[Excerto do texto]:
┄┄┄┄┄┄┄┄┄┄

Uma manifestação de apoio a Ante Gotovina, em Split, após a sua detenção em dezembro de 2005.

Os croatas enfrentam a sua História

A condenação do antigo general Gotovina por crimes de guerra, em 15 de abril, foi muito mal recebida por um povo que o considera um herói da guerra da ex-Jugoslávia. Mas este veredicto é também uma oportunidade para repensar o que aconteceu, considera uma colunista.

Publicado em 20 Abril 2011
Uma manifestação de apoio a Ante Gotovina, em Split, após a sua detenção em dezembro de 2005.

┄┄┄┄┄┄┄┄┄┄

[Conjunto de dados]:

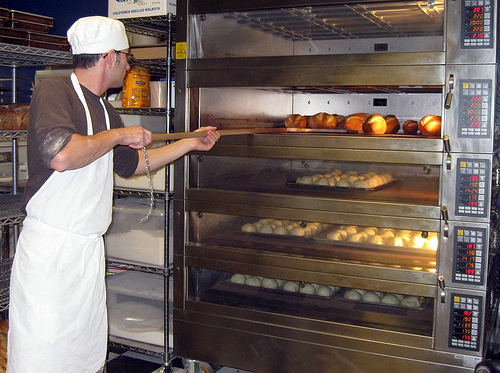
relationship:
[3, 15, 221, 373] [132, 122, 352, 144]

┄┄┄┄┄┄┄┄┄┄

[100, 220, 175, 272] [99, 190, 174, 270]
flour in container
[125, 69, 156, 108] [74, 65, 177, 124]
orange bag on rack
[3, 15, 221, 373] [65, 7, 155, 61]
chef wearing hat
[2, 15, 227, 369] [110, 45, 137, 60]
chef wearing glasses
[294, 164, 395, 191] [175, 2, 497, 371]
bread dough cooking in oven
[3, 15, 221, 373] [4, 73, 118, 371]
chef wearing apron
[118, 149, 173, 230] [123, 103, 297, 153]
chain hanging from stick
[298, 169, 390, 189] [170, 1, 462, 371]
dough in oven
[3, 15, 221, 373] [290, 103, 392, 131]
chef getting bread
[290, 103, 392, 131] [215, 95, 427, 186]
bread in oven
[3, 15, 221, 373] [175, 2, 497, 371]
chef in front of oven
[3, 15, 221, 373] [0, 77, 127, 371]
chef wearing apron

┄┄┄┄┄┄┄┄┄┄

[Tarefas a realizar]:
[A] Com base no texto sobre a condenação de Gotovina, responda às três perguntas seguintes, marcando cada resposta com o mesmo número da pergunta.
(i) Em que cidade decorreu a manifestação de apoio a Ante Gotovina?
(ii) Em que data foi Gotovina condenado por crimes de guerra?
(iii) Quando foi publicado o texto?
[B] Por favor, reescreva de forma mais breve o parágrafo do texto sobre a condenação de Gotovina que começa por «A condenação do antigo general», mantendo os factos principais.
[C] Escreva a parte seguinte do texto sobre a condenação de Gotovina, a partir do ponto em que ele termina.

[Respostas às tarefas]:
[A]
(i) Em Split.
(ii) Em 15 de abril.
(iii) Em 20 de abril de 2011.

[B] A condenação do antigo general Gotovina por crimes de guerra, a 15 de abril, desagradou a um povo que o vê como herói da guerra da ex-Jugoslávia. Segundo uma colunista, o veredicto é também uma oportunidade para repensar o que aconteceu.

[C]
A má notícia chegou do Tribunal Penal Internacional de Haia (TPI) e apanhou o Governo croata desprevenido, fechando-se nas suas quatro paredes, protegido pela polícia e aparentemente chocado com o veredicto. Os generais Ante Gotovina e Mladec Markac foram condenados, respetivamente, a 25 e a 18 anos de prisão, por crimes cometidos durante a Operação Oluja (Tempestade) de 1995. Foi assim que as forças croatas retomaram o controlo da Krajina (no sul); 324 sérvios foram mortos e 90 mil obrigados a fugir, segundo o TPI para a ex-Jugoslávia.

Do ponto de vista jurídico e político, o veredicto vai suscitar interpretações contraditórias e diversificadas e o seu epílogo só será conhecido após o apelo que a defesa dos generais decidiu interpor. Até lá, três coisas devem ser recordadas à opinião pública croata, ao rubro por uma condenação que considera injusta e humilhante.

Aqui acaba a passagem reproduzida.